Pour Laura Charrier, chargée de mission à la Fédération nationale des associations d’accueil et de réinsertion sociale (FNARS), « il est urgent de mieux faire connaître les missions des accueils de jour auprès des acteurs du secteur, des partenaires et des financeurs pour leur montrer que c’est à la fois le dernier filet de sécurité quand les réponses font défaut et la première marche dans une dynamique d’accès à des solutions plus durables ». Preuve que cette préoccupation est largement partagée, des initiatives locales en ce sens ont déjà vu le jour. Dans le Loiret, un groupe de travail piloté par l’Uriopss Centre auquel participe l’ensemble des gestionnaires d’accueils de jour du Loiret(1) se réunit régulièrement depuis 2013. Après avoir élaboré un guide récapitulatif des structures du département, il renseigne désormais tous les trimestres des indicateurs concernant leur fonctionnement.

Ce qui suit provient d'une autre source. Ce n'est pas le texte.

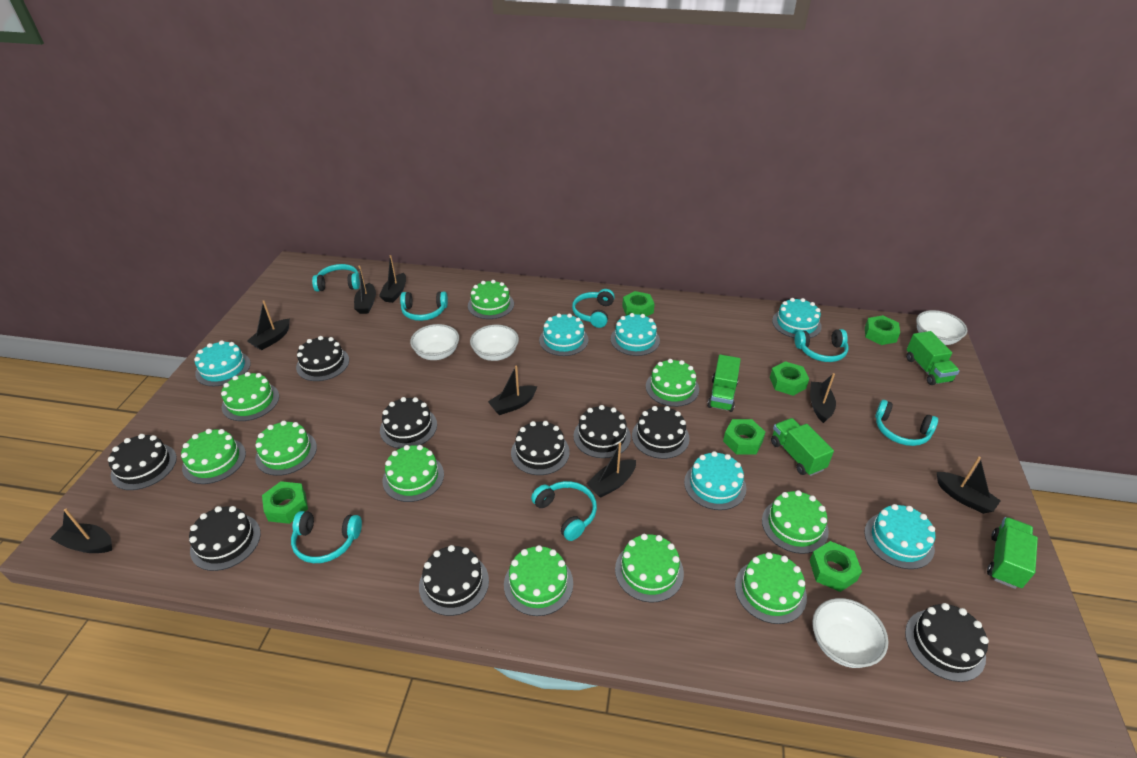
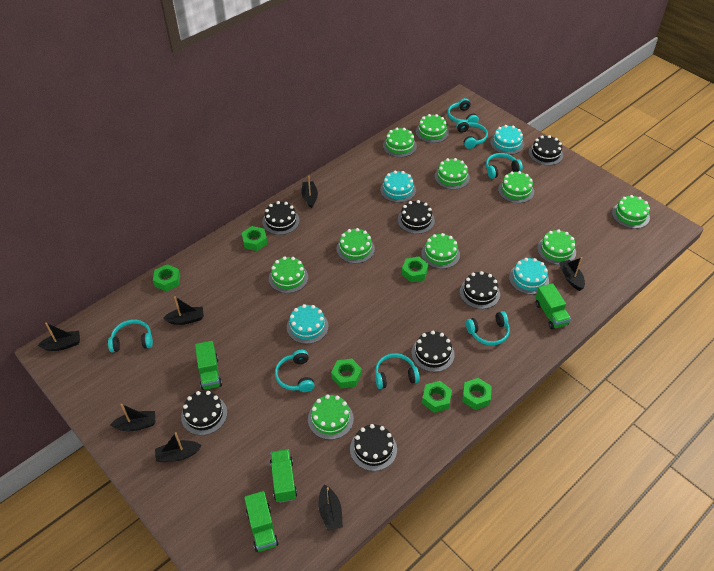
black boat: [50,509,112,553] [247,300,290,350] [354,266,376,314] [379,255,406,303] [488,365,538,415] [587,443,636,498] [810,373,836,423] [937,456,1001,514] = 8 -> [37,323,80,351] [110,404,155,431] [155,432,201,462] [163,296,204,325] [301,176,318,208] [318,485,343,531] [559,257,585,291] = 7
black cake: [108,434,177,490] [189,506,261,571] [296,336,349,381] [380,397,437,449] [419,545,489,616] [511,421,570,475] [573,405,631,458] [632,406,690,459] [905,603,989,682] = 9 -> [181,391,227,435] [262,201,300,235] [350,424,397,471] [398,200,435,234] [411,331,455,372] [460,271,500,309] [529,135,563,166] = 7
turquoise cake: [194,340,251,386] [539,313,588,356] [611,313,660,356] [684,451,746,510] [772,298,822,338] [864,504,935,569] = 6 -> [287,304,329,344] [380,171,416,203] [490,125,524,155] [509,258,549,295] = 4
white bowl: [410,324,459,360] [470,325,519,361] [812,598,888,668] [916,310,967,345] = 4 -> none = 0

« Les accueils de jour ont un rôle important qui n’est pas assez mis en valeur. Mettre en place des indicateurs permet de mesurer l’impact sur les accueils de jour de l’accroissement de la pauvreté, de l’embolisation des structures d’hébergement d’urgence ou encore du retrait des conseils généraux des contrats jeunes majeurs. Il s’agira ensuite de faire remonter les résultats aux pouvoirs publics pour qu’ils aient connaissance de leurs besoins en termes de moyens », explique Delphine Dorlencourt, chargée de mission à l’Uriopss Centre.
Dans le même registre, depuis près de deux ans, la FNARS Pays de la Loire prépare la création d’un livre blanc sur les accueils de jour. « Alors que ces structures ont tendance à être délaissées, les acteurs régionaux du secteur ont décidé de se réunir et d’échanger sur leurs pratiques en vu d’élaborer des recommandations qui devraient être rendues publiques au premier semestre 2015 », indique François Lebrun, chargé de mission à la FNARS Pays de la Loire.
(1) Une charte précise leurs principes et modalités d’intervention.
(2) Dans un mémoire de master 2 « Politiques publiques et changement social » à Sciences Po Grenoble intitulé « Le droit à l’épreuve du lien ? Pour une compréhension de la non-mobilisation du droit au logement opposable par les acteurs des dispositifs de l’urgence sociale grenoblois » – 2014 –
(3) Quinze ESI sont financés par le département de Paris, l’Etat et la RATP.
(5) Un rapport visant à définir le périmètre de ce statut unique doit être remis au gouvernement prochainement – Voir ASH n° 2860 du 16-05-14, p. 47.
(1) Dont le Relais orléanais – Voir la tribune libre de son directeur, Serge Verneyre, et du psychiatre, Michel Lecarpentier, dans les ASH n° 2876 du 26-09-014, p. 32.